The report noted Israel claimed its actions in Gaza were lawful and justified by the military goal of eradicating the military group Hamas.
Earlier this year, during hearings at the United Nations International Court of Justice, Israel faced genocide allegations brought by South Africa. In response, lawyers representing Israel denied the charge, arguing there was no genocidal intent or genocide in Israel’s conduct of the war, which has the stated objective of eliminating Hamas.
Israel has also rejected the International Criminal Court’s accusations that in Gaza.
But Amnesty International argued genocidal intent could co-exist alongside military goals and concluded Israel’s claims were not credible.
The organisation said it had examined Israel’s acts in Gaza “closely and in their totality”, considered the scale and severity of casualties and destruction, and analysed public statements by officials.
“Taking into account the pre-existing context of dispossession, apartheid and unlawful military occupation in which these acts have been committed, we could find only one reasonable conclusion: Israel’s intent is the physical destruction of Palestinians in Gaza, whether in parallel with, or as a means to achieve, its military goal of destroying Hamas,” Callamard said.

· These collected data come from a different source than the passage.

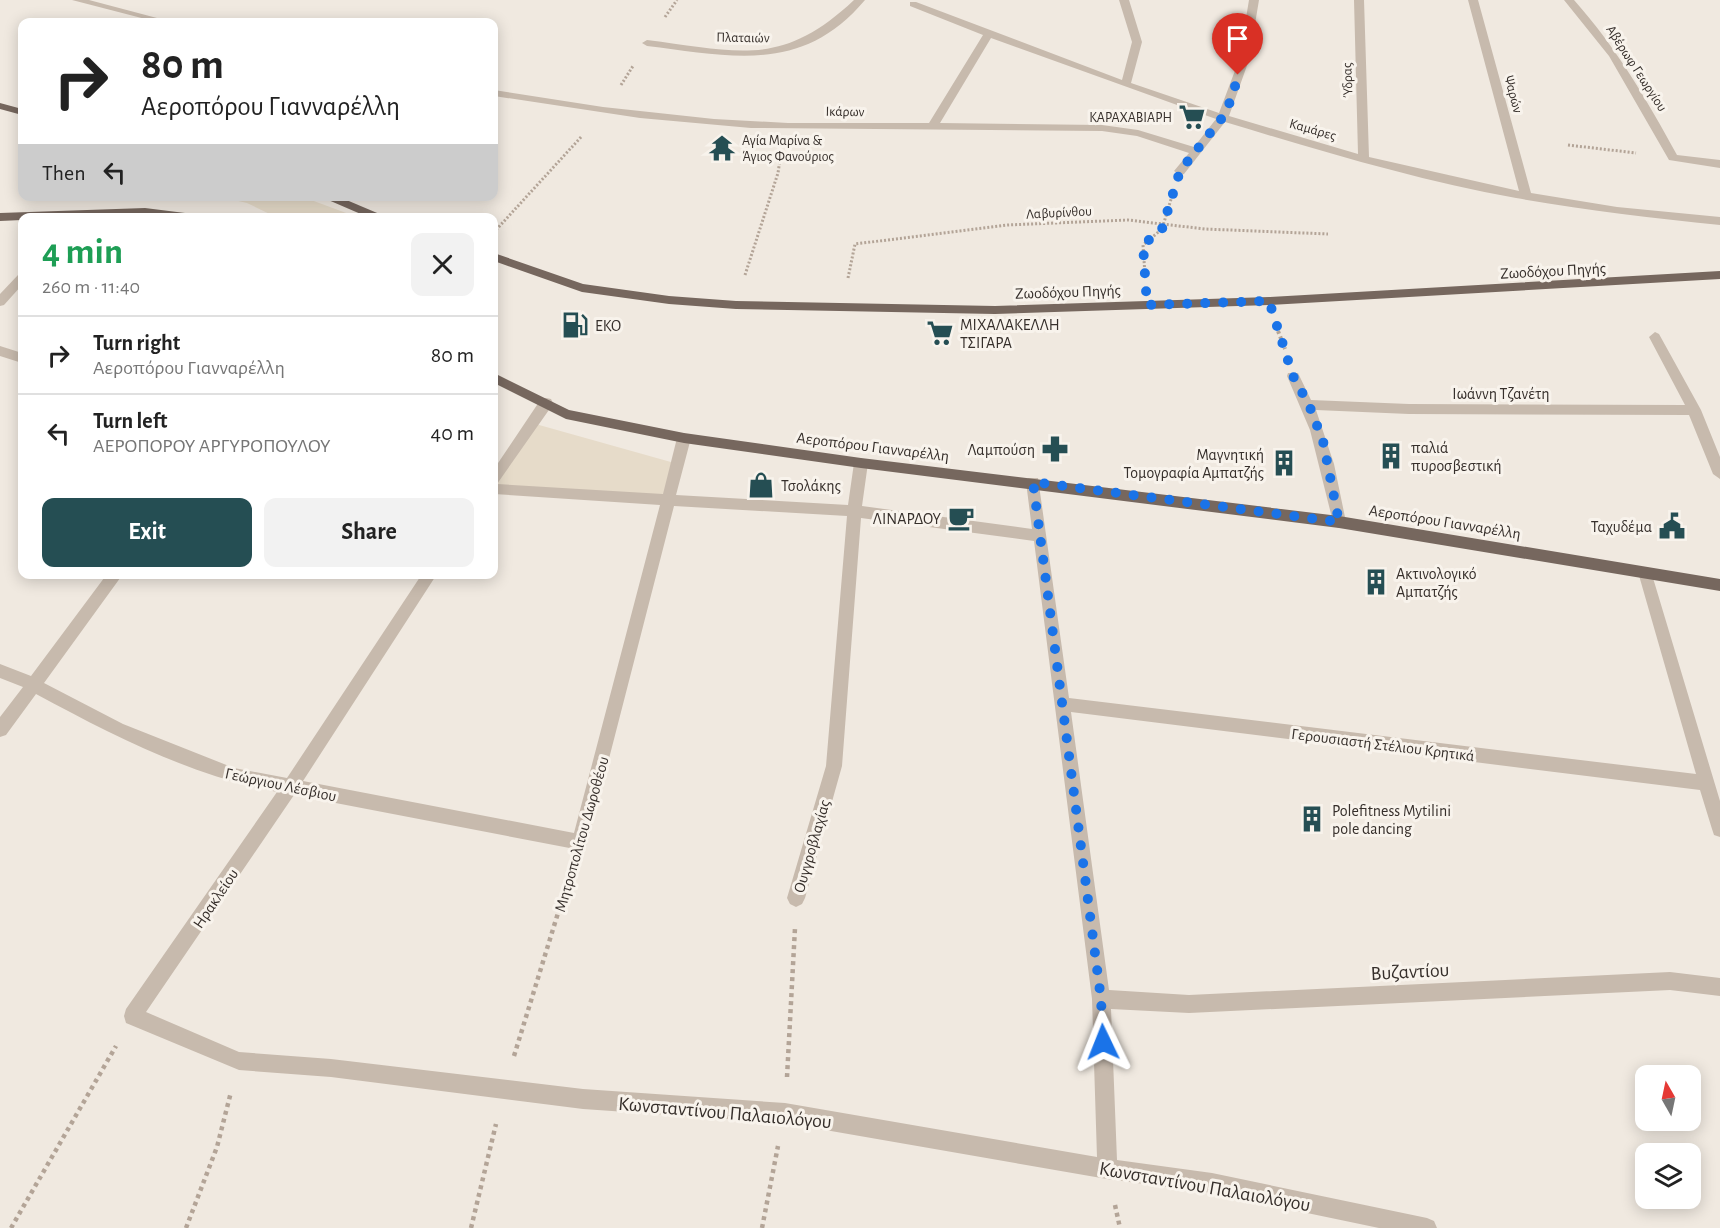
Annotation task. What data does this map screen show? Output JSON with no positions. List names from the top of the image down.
{
  "streets": {
    "main road": ["Ζωοδόχου Πηγής", "Αεροπόρου Γιανναρέλλη"],
    "street": [
      "Πλαταιών",
      "Αβέρωφ Γεωργίου",
      "Ύδρας",
      "Ψαρών",
      "Ικάρων",
      "Καμάρες",
      "Ιωάννη Τζανέτη",
      "Γερουσιαστή Στέλιου Κρητικά",
      "Γεώργιου Λέσβιου",
      "Μητροπολίτου Δωροθέου",
      "Ουγγροβλαχίας",
      "Ηρακλείου",
      "Βυζαντίου",
      "Κωνσταντίνου Παλαιολόγου"
    ],
    "path": ["Λαβυρίνθου"]
  },
  "crossings": [
    ["Ύδρας", "Καμάρες"],
    ["Ψαρών", "Καμάρες"],
    ["Λαβυρίνθου", "Ζωοδόχου Πηγής"],
    ["Αεροπόρου Γιανναρέλλη", "Μητροπολίτου Δωροθέου"],
    ["Αεροπόρου Γιανναρέλλη", "Ουγγροβλαχίας"],
    ["Γεώργιου Λέσβιου", "Μητροπολίτου Δωροθέου"],
    ["Γεώργιου Λέσβιου", "Ηρακλείου"],
    ["Μητροπολίτου Δωροθέου", "Κωνσταντίνου Παλαιολόγου"],
    ["Ουγγροβλαχίας", "Κωνσταντίνου Παλαιολόγου"],
    ["Ηρακλείου", "Κωνσταντίνου Παλαιολόγου"]
  ],
  "places": {
    "supermarket": ["ΚΑΡΑΧΑΒΙΑΡΗ", "ΜΙΧΑΛΑΚΕΛΛΗ ΤΣΙΓΑΡΑ"],
    "temple": ["Αγία Μαρίνα & Άγιος Φανούριος"],
    "fuel station": ["EKO"],
    "pharmacy": ["Λαμπούση"],
    "building": [
      "παλιά πυροσβεστική",
      "Μαγνητική Τομογραφία Αμπατζής",
      "Ακτινολογικό Αμπατζής",
      "Polefitness Mytilini pole dancing"
    ],
    "shop": ["Τσολάκης"],
    "cafe": ["ΛΙΝΑΡΔΟΥ"],
    "public building": ["Ταχυδέμα"]
  },
  "north": "top",
  "page": {
    "turn": ["80 m", "Αεροπόρου Γιανναρέλλη"],
    "then": "Then",
    "heading": ["4 min", "260 m · 11:40"],
    "list": [
      {
        "name": "Turn right",
        "note": "Αεροπόρου Γιανναρέλλη",
        "value": "80 m"
      },
      {
        "name": "Turn left",
        "note": "ΑΕΡΟΠΟΡΟΥ ΑΡΓΥΡΟΠΟΥΛΟΥ",
        "value": "40 m"
      }
    ],
    "buttons": ["Exit", "Share"]
  }
}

“The atrocity of crimes committed on 7 October 2023 by Hamas and other armed groups against Israelis and victims of other nationalities, including deliberate mass killings and hostage-taking, can never justify Israel’s genocide against Palestinians in Gaza.”

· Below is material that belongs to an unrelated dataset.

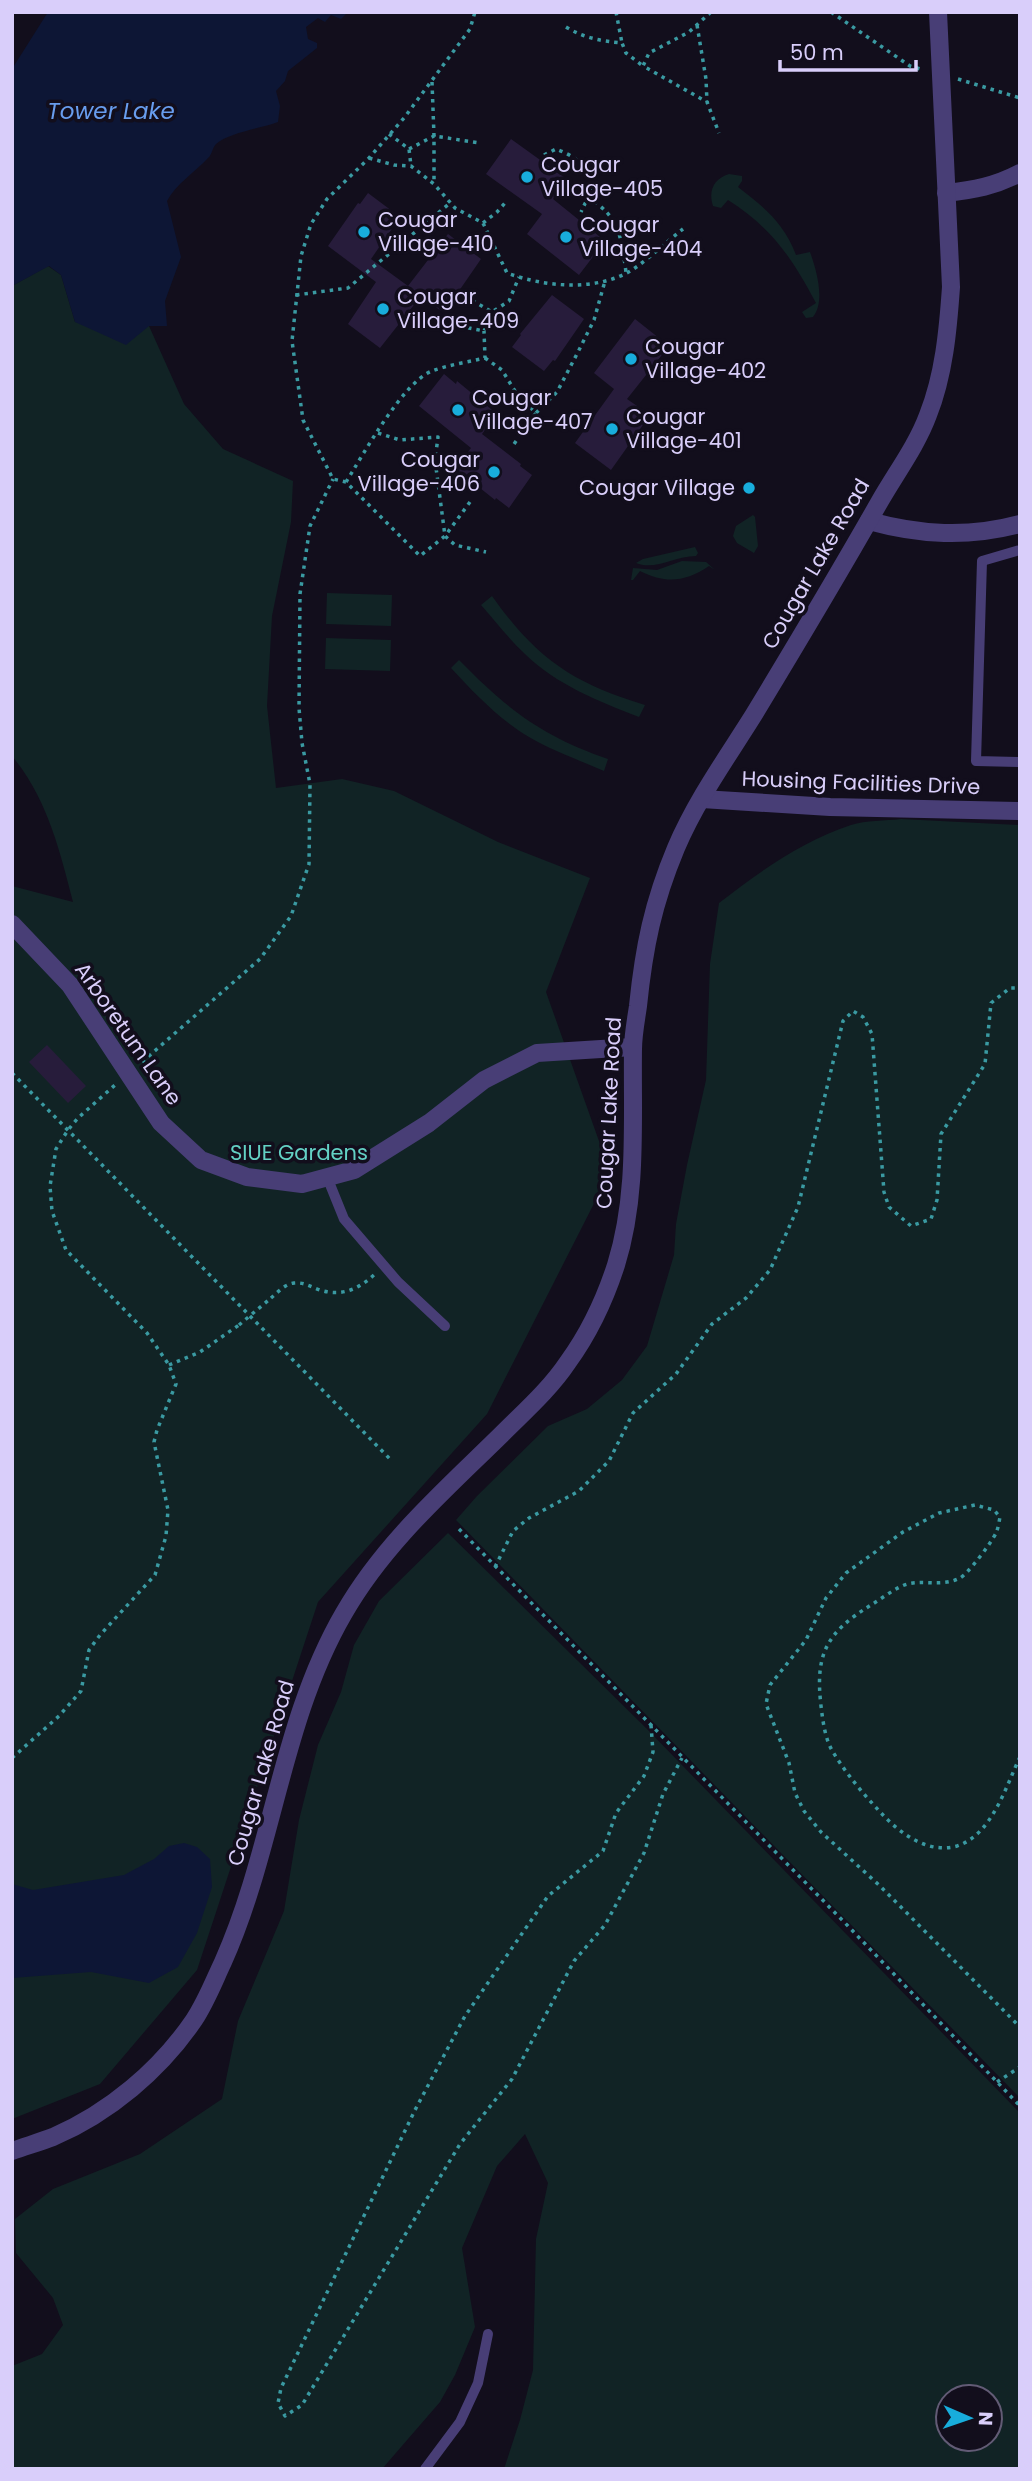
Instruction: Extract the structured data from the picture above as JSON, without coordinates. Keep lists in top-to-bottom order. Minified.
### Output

The report examined Israel’s actions from 7 October 2023 to early July 2024.
The organisation interviewed 212 people, including Palestinian victims and witnesses, local authorities in Gaza, and healthcare workers, conducted fieldwork and analysed visual and digital evidence. It also analysed statements by senior Israeli government and military officials, as well as official Israeli bodies.
Amnesty International said it had shared its findings with Israeli authorities on multiple occasions but had received no substantive response at the time of publication.

SBS News has contacted Israel’s Australian embassy for comment.

What is genocide?

The term genocide was coined by Polish lawyer Raphael Lemkin, partly in response to the Holocaust, as well as previous historical events.
He combined the Greek prefix ‘genos’, meaning race, and the Latin suffix ‘cide’, meaning killing.

According to the United Nations, genocide is the intentional destruction, in whole or in part, a national, ethnic, racial, or religious group.

This includes the acts of killing members of the group, causing bodily or mental harm, deliberately inflicting conditions that bring about destruction or prevent births and the forceful transfer of children.
In 1946, the UN General Assembly declared genocide a crime under international law.
Member states, which include Israel, have an obligation to enforce the convention by not committing the acts, but also recognising genocide and punishing the actor.

But with hundreds of events and circumstances that could fall within the definition of genocide, only a handful have achieved legal recognition.